Someone once said that anything rich, creamy, and delicious couldn’t be good for you. It would have been better if you only end up with thunder thighs after a bowl of rich cream, but there are far more serious health risks you’ll have to consider when you indulge yourself with such things.

That was then. This is now and it’s perfectly okay to whip out your spoons, forks, and mats because today is decades in the making; today is the day you are permitted to salivate.

A recent food Olympics has been conducted and out of the 100 different varieties of foods, vegetables, and nuts, 20 antioxidant rich foods came out at the top. This list of foods contained most of the very rich antioxidant foods as ranked by nutrition scientists at the US Department of Agriculture (USDA) and reported by the University of Alabama website on November 1, 2004.

Wild blueberry was narrowly beaten out by the small red bean, which captured the red-blue medal. The small red bean was dubbed the food with the highest concentration of disease-fighting antioxidant compounds per serving.

Antioxidants are the heroes in an epic struggle against villain molecules called “free radicals.” Free radicals do nothing but assault cells, turning them into molecules like themselves.
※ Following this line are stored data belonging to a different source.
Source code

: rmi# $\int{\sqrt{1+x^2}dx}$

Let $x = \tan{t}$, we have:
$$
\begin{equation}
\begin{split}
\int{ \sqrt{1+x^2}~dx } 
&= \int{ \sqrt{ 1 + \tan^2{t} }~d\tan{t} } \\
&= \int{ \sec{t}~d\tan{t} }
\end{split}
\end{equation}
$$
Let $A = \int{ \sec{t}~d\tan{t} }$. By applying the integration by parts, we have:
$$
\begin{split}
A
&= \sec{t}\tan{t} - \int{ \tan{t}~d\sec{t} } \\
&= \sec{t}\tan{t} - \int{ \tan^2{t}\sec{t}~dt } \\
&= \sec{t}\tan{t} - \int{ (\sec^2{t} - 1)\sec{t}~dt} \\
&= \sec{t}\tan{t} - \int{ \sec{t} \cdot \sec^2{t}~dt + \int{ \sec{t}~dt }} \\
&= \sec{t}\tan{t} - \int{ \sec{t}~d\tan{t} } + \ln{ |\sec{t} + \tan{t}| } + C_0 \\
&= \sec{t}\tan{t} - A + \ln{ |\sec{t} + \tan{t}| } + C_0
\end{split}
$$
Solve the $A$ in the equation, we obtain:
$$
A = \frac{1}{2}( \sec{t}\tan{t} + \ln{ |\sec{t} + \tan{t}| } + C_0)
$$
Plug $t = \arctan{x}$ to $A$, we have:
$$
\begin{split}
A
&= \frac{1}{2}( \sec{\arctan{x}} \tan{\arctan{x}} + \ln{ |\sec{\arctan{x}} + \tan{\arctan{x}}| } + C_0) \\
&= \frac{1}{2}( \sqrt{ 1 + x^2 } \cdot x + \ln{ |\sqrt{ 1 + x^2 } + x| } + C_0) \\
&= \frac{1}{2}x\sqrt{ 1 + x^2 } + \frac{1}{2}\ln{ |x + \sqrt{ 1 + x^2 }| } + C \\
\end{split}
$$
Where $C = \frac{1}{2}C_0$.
This actually creates a chain reaction which could eventually lead to killer diseases such as heart disease and cancer, and even aging itself.

The Top 20 list of antioxidants published in the Journal of Agricultural and Food Chemistry shows the ranks of the capacity of berry foods, fruits, and vegetables to interfere with or prevent oxidative processes where free radicals are formed. Ronald L. Prior, a USDA nutritionist and research chemist based in Little Rock, Ark explains that berry antioxidants were ranked according to their total antioxidant capacity. However, they were surprised to find that besides berry fruits, antioxidants may also come from the most unexpected foods as well.

Prior and his colleagues used the most advanced technologies available to tabulate antioxidant levels in more than 100 different types of berry fruits, vegetables, nuts, and spices. The Top 20 list includes small red beans (dried), wild blueberry, red kidney beans, pinto beans, blueberry (cultivated), cranberry, artichokes (cooked), blackberry, prunes (dried plums), raspberry, strawberry, red delicious apples, Granny Smith apples, pecans, sweet cherries, black plums, russet potatoes (cooked), black beans (dried), plums, and gala apples.

“Even though the small red bean came out on top, berry is better understood,” Prior says after noting that a berry devours six of the top 11 blue-red medals.